### BRIEF A:
In the forum thread about Japanese cities, list the username that heads each post.

### PAGE EXTRACT:
>>>>
If these points are the only weakness you can find in Japanese cities, that proves they are "the best" in the world.


----------



## castermaild55 (Sep 8, 2005)

LtBk said:


> A lot of people in SSC believe multiculturalism makes a city great.


I think Japan is so multicultural
at first , Japan is a drift of various cultures like china, korea , south east asia,...
These were mixed.
then it seems it as single culturalism 

http://www.japanfocus.org/products/details/2389


----------



## PedroGabriel (Feb 5, 2007)

El Mariachi said:


> What about lack of diversity?


yeah...

i'm sorry dont even consider any Japanese city in TOP 10 cities. so being "the best". I dont think so...


----------



## ukiyo (Aug 5, 2008)

Diversity makes a city great? What multicultural diversity? First of all i bet you and el mariachi have never even stepped foot on japan yet youre judging it. And second of all tokyo was recently voted have the best restaurants and cuisine in the world. Tokyo is a world city and just as diverse as any other city, except the racial aspect. If youre saying japanese cities arent great because theyre japanese then you have no point.


----------



## icracked (Feb 15, 2007)

Cleaness you say? Check out Honolulu or Singapore, our cities are extremely clean.


----------



## Taller Better (Aug 27, 2005)

Forum rules prohibit threads proclaiming "best" cities.


----------
<<<<
### BRIEF B:
How many lines in the entries below contain the word "dependencies"? Give only the number.

### SOURCE DATA:
>>>>
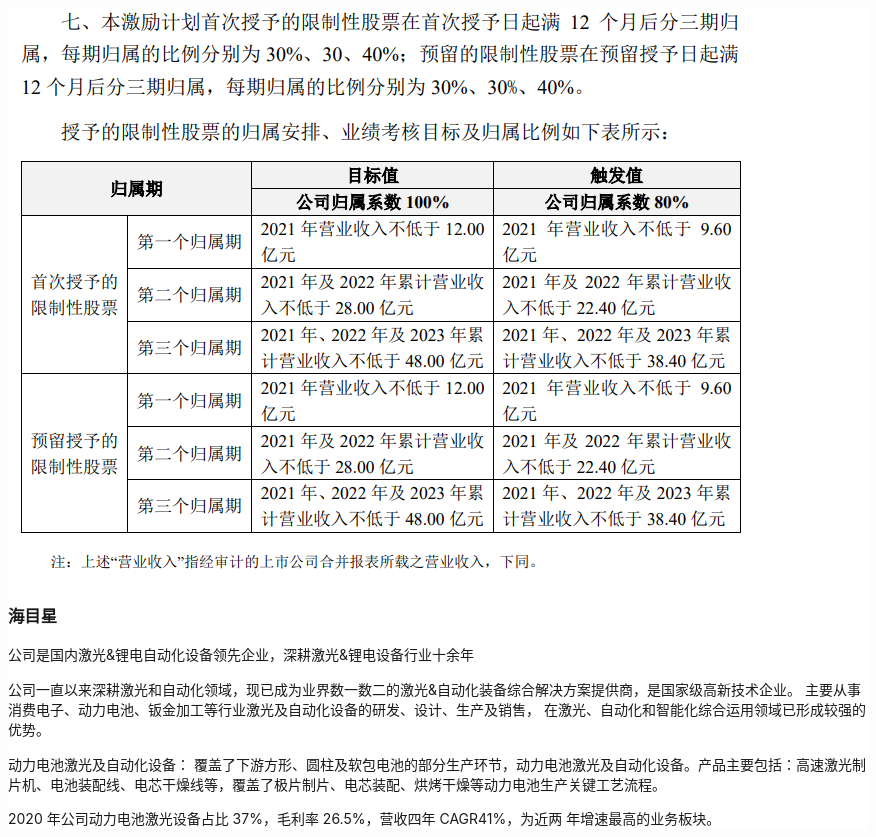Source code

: ![image-20211003144426172](锂电设备(20211003).assets/image-20211003144426172.png)





### 海目星

公司是国内激光&锂电自动化设备领先企业，深耕激光&锂电设备行业十余年

公司一直以来深耕激光和自动化领域，现已成为业界数一数二的激光&自动化装备综合解决方案提供商，是国家级高新技术企业。 主要从事消费电子、动力电池、钣金加工等行业激光及自动化设备的研发、设计、生产及销售， 在激光、自动化和智能化综合运用领域已形成较强的优势。  

动力电池激光及自动化设备： 覆盖了下游方形、圆柱及软包电池的部分生产环节，动力电池激光及自动化设备。产品主要包括：高速激光制片机、电池装配线、电芯干燥线等，覆盖了极片制片、电芯装配、烘烤干燥等动力电池生产关键工艺流程。  

2020 年公司动力电池激光设备占比 37%，毛利率 26.5%，营收四年 CAGR41%，为近两 年增速最高的业务板块。




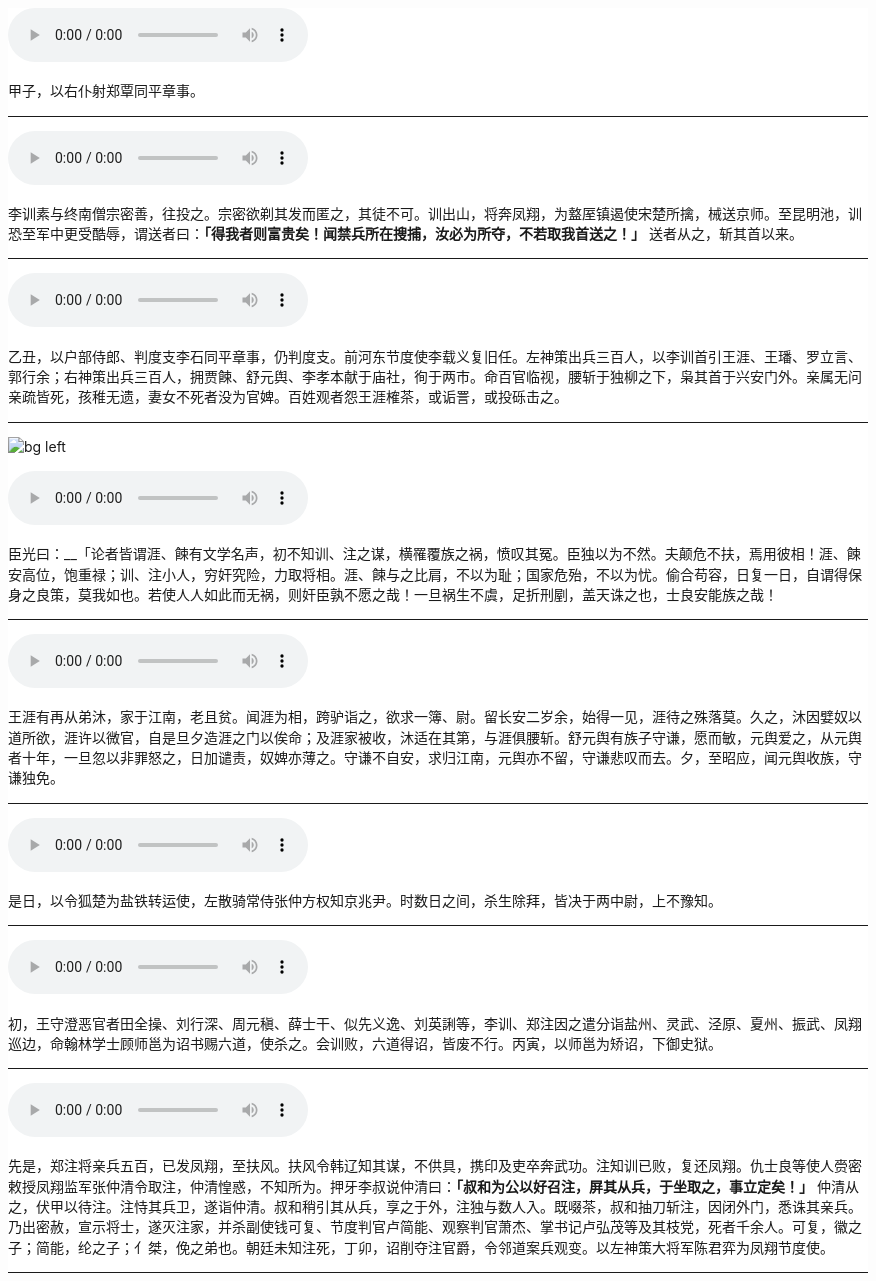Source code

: ![](assets/audios/245/67.mp3)

甲子，以右仆射郑覃同平章事。

---

![](assets/audios/245/68.mp3)

李训素与终南僧宗密善，往投之。宗密欲剃其发而匿之，其徒不可。训出山，将奔凤翔，为盩厔镇遏使宋楚所擒，械送京师。至昆明池，训恐至军中更受酷辱，谓送者曰：__「得我者则富贵矣！闻禁兵所在搜捕，汝必为所夺，不若取我首送之！」__ 送者从之，斩其首以来。

---

![](assets/audios/245/69.mp3)

乙丑，以户部侍郎、判度支李石同平章事，仍判度支。前河东节度使李载义复旧任。左神策出兵三百人，以李训首引王涯、王璠、罗立言、郭行余；右神策出兵三百人，拥贾餗、舒元舆、李孝本献于庙社，徇于两市。命百官临视，腰斩于独柳之下，枭其首于兴安门外。亲属无问亲疏皆死，孩稚无遗，妻女不死者没为官婢。百姓观者怨王涯榷茶，或诟詈，或投砾击之。

---

![bg left](assets/images/simaguang.jpg)

![](assets/audios/245/70.mp3)

臣光曰：__「论者皆谓涯、餗有文学名声，初不知训、注之谋，横罹覆族之祸，愤叹其冤。臣独以为不然。夫颠危不扶，焉用彼相！涯、餗安高位，饱重禄；训、注小人，穷奸究险，力取将相。涯、餗与之比肩，不以为耻；国家危殆，不以为忧。偷合苟容，日复一日，自谓得保身之良策，莫我如也。若使人人如此而无祸，则奸臣孰不愿之哉！一旦祸生不虞，足折刑剭，盖天诛之也，士良安能族之哉！

---

![](assets/audios/245/71.mp3)

王涯有再从弟沐，家于江南，老且贫。闻涯为相，跨驴诣之，欲求一簿、尉。留长安二岁余，始得一见，涯待之殊落莫。久之，沐因嬖奴以道所欲，涯许以微官，自是旦夕造涯之门以俟命；及涯家被收，沐适在其第，与涯俱腰斩。舒元舆有族子守谦，愿而敏，元舆爱之，从元舆者十年，一旦忽以非罪怒之，日加谴责，奴婢亦薄之。守谦不自安，求归江南，元舆亦不留，守谦悲叹而去。夕，至昭应，闻元舆收族，守谦独免。

---

![](assets/audios/245/72.mp3)

是日，以令狐楚为盐铁转运使，左散骑常侍张仲方权知京兆尹。时数日之间，杀生除拜，皆决于两中尉，上不豫知。

---

![](assets/audios/245/73.mp3)

初，王守澄恶官者田全操、刘行深、周元稹、薛士干、似先义逸、刘英誗等，李训、郑注因之遣分诣盐州、灵武、泾原、夏州、振武、凤翔巡边，命翰林学士顾师邕为诏书赐六道，使杀之。会训败，六道得诏，皆废不行。丙寅，以师邕为矫诏，下御史狱。

---

![](assets/audios/245/74.mp3)

先是，郑注将亲兵五百，已发凤翔，至扶风。扶风令韩辽知其谋，不供具，携印及吏卒奔武功。注知训已败，复还凤翔。仇士良等使人赍密敕授凤翔监军张仲清令取注，仲清惶惑，不知所为。押牙李叔说仲清曰：__「叔和为公以好召注，屏其从兵，于坐取之，事立定矣！」__ 仲清从之，伏甲以待注。注恃其兵卫，遂诣仲清。叔和稍引其从兵，享之于外，注独与数人入。既啜茶，叔和抽刀斩注，因闭外门，悉诛其亲兵。乃出密赦，宣示将士，遂灭注家，并杀副使钱可复、节度判官卢简能、观察判官萧杰、掌书记卢弘茂等及其枝党，死者千余人。可复，徽之子；简能，纶之子；亻桀，俛之弟也。朝廷未知注死，丁卯，诏削夺注官爵，令邻道案兵观变。以左神策大将军陈君弈为凤翔节度使。

---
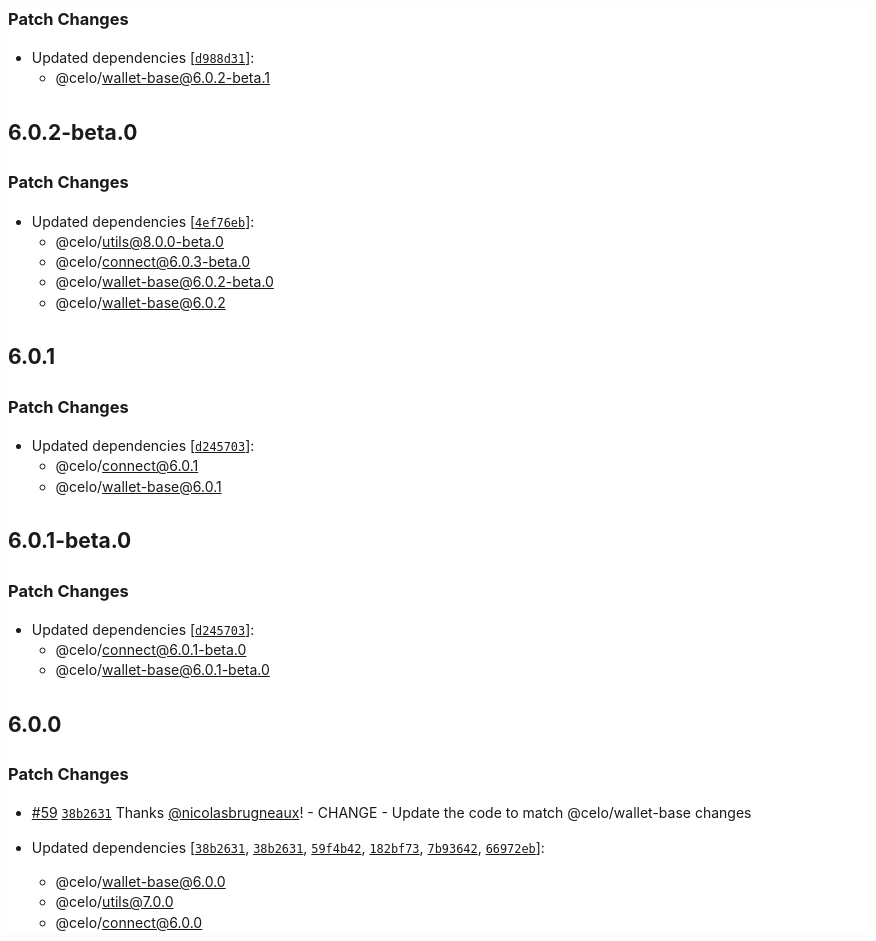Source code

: ### Patch Changes

- Updated dependencies [[`d988d31`](https://github.com/celo-org/developer-tooling/commit/d988d317582daed57bf05a4c4d9d087e5e732f0d)]:
  - @celo/wallet-base@6.0.2-beta.1

## 6.0.2-beta.0

### Patch Changes

- Updated dependencies [[`4ef76eb`](https://github.com/celo-org/developer-tooling/commit/4ef76eb174454f60304080d0ef63a859cd8d931b)]:
  - @celo/utils@8.0.0-beta.0
  - @celo/connect@6.0.3-beta.0
  - @celo/wallet-base@6.0.2-beta.0
  - @celo/wallet-base@6.0.2

## 6.0.1

### Patch Changes

- Updated dependencies [[`d245703`](https://github.com/celo-org/developer-tooling/commit/d245703fa71ad24c88982fc6566e4d2865f586a4)]:
  - @celo/connect@6.0.1
  - @celo/wallet-base@6.0.1

## 6.0.1-beta.0

### Patch Changes

- Updated dependencies [[`d245703`](https://github.com/celo-org/developer-tooling/commit/d245703fa71ad24c88982fc6566e4d2865f586a4)]:
  - @celo/connect@6.0.1-beta.0
  - @celo/wallet-base@6.0.1-beta.0

## 6.0.0

### Patch Changes

- [#59](https://github.com/celo-org/developer-tooling/pull/59) [`38b2631`](https://github.com/celo-org/developer-tooling/commit/38b26316d615e836e21bbfe2f44853f7e8220e03) Thanks [@nicolasbrugneaux](https://github.com/nicolasbrugneaux)! - CHANGE - Update the code to match @celo/wallet-base changes

- Updated dependencies [[`38b2631`](https://github.com/celo-org/developer-tooling/commit/38b26316d615e836e21bbfe2f44853f7e8220e03), [`38b2631`](https://github.com/celo-org/developer-tooling/commit/38b26316d615e836e21bbfe2f44853f7e8220e03), [`59f4b42`](https://github.com/celo-org/developer-tooling/commit/59f4b42029699861e91dd2214c40173f70de279e), [`182bf73`](https://github.com/celo-org/developer-tooling/commit/182bf73209e6b7de0d9ea1fedaf91c9ec80299f5), [`7b93642`](https://github.com/celo-org/developer-tooling/commit/7b93642803261b37971dd3c07f8748b6bc8f3378), [`66972eb`](https://github.com/celo-org/developer-tooling/commit/66972ebf0dfabc845ae309c2f794fe015ac49a86)]:
  - @celo/wallet-base@6.0.0
  - @celo/utils@7.0.0
  - @celo/connect@6.0.0
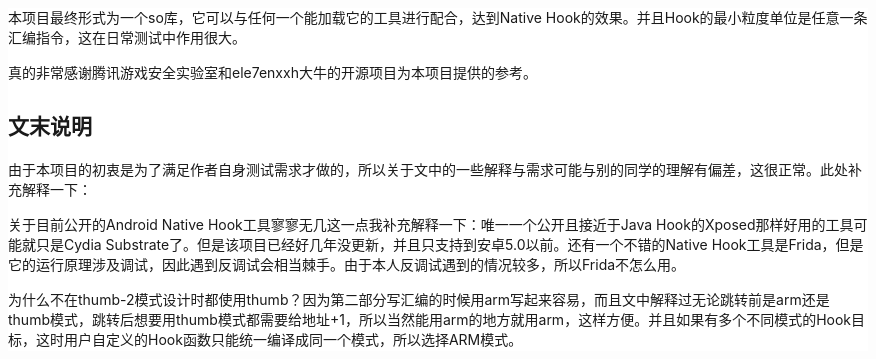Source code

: 本项目最终形式为一个so库，它可以与任何一个能加载它的工具进行配合，达到Native Hook的效果。并且Hook的最小粒度单位是任意一条汇编指令，这在日常测试中作用很大。  

真的非常感谢腾讯游戏安全实验室和ele7enxxh大牛的开源项目为本项目提供的参考。  

## 文末说明  

由于本项目的初衷是为了满足作者自身测试需求才做的，所以关于文中的一些解释与需求可能与别的同学的理解有偏差，这很正常。此处补充解释一下：

关于目前公开的Android Native Hook工具寥寥无几这一点我补充解释一下：唯一一个公开且接近于Java Hook的Xposed那样好用的工具可能就只是Cydia Substrate了。但是该项目已经好几年没更新，并且只支持到安卓5.0以前。还有一个不错的Native Hook工具是Frida，但是它的运行原理涉及调试，因此遇到反调试会相当棘手。由于本人反调试遇到的情况较多，所以Frida不怎么用。  

为什么不在thumb-2模式设计时都使用thumb？因为第二部分写汇编的时候用arm写起来容易，而且文中解释过无论跳转前是arm还是thumb模式，跳转后想要用thumb模式都需要给地址+1，所以当然能用arm的地方就用arm，这样方便。并且如果有多个不同模式的Hook目标，这时用户自定义的Hook函数只能统一编译成同一个模式，所以选择ARM模式。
<<<<
### WORKED SOLUTION A:
castermaild55, PedroGabriel, ukiyo, icracked, Taller Better

### WORKED SOLUTION B:
5